If $\lim_{x \to c}f(x) = L$ show that $\lim_{x \to 0}f(x+c) = L$

Question

I've been at this question for some time now. I tried showing $$\lim_{x \to 0}f(x+c)$$ can be rewritten as $$\lim_{x \to c}f(x),$$ but I couldn't show that either.

Anybody know what I can do?

Answer 1

If $$\lim _{ x\rightarrow c }{ f\left( x \right) =L } \Rightarrow \forall \epsilon >0,\exists \delta \left( \epsilon \right) >0\quad \left| x-c \right| <\delta \left( \epsilon \right) ,\left| f\left( x \right) -L \right| <\epsilon $$ Now let $x-c=t$ so that $$x\rightarrow c\quad \Rightarrow t\rightarrow 0$$ by substitution we get $x=t+c$

$$\forall \epsilon >0,\exists \delta \left( \epsilon \right) >0\quad \left| t \right| <\delta \left( \epsilon \right) ,\left| f\left( t+c \right) -L \right| <\epsilon $$ which means $$\lim _{ t\rightarrow 0 }{ f\left( t+c \right) =L } $$

Answer 2

You could see at the limit of the composite function to solve the question or get an hint

Answer 3

Indeed this is a particular case of the change of variable rule: suppose that $f(x)\rightarrow A$ when $x\rightarrow x_0$ and $g(y)\rightarrow x_0$ when $y\rightarrow y_0$ then

$$\lim_{y\rightarrow y_0} f(g(y))=A $$

and a proof can goes as follow:

For each $\epsilon>0$ you can find $\delta'>0$ such that if $|x-x_0|<\delta'$ then $|f(x)-A|<\epsilon$.

• LISTED ENTRIES:
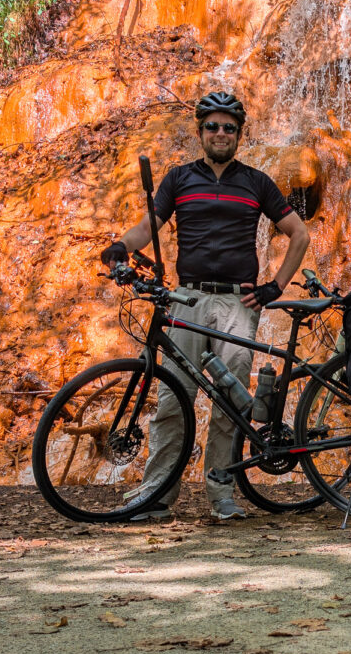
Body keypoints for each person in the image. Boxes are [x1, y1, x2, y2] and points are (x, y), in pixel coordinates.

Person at [101, 91, 310, 520]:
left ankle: (221, 494)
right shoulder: (179, 179)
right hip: (187, 298)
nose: (220, 133)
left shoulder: (256, 182)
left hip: (238, 303)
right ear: (200, 132)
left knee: (230, 402)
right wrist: (121, 247)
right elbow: (149, 227)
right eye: (212, 126)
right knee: (172, 398)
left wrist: (275, 286)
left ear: (238, 134)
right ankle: (157, 494)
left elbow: (299, 234)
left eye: (228, 128)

• WHAT YOU HAVE TO DO: In the forum thread, reproduce the passage starting with "I've been at" and going on through "what I can do?", substituting "expressed" for "rewritten".

• WRITTEN SOLUTION:
I've been at this question for some time now. I tried showing $$\lim_{x \to 0}f(x+c)$$ can be expressed as $$\lim_{x \to c}f(x),$$ but I couldn't show that either.

Anybody know what I can do?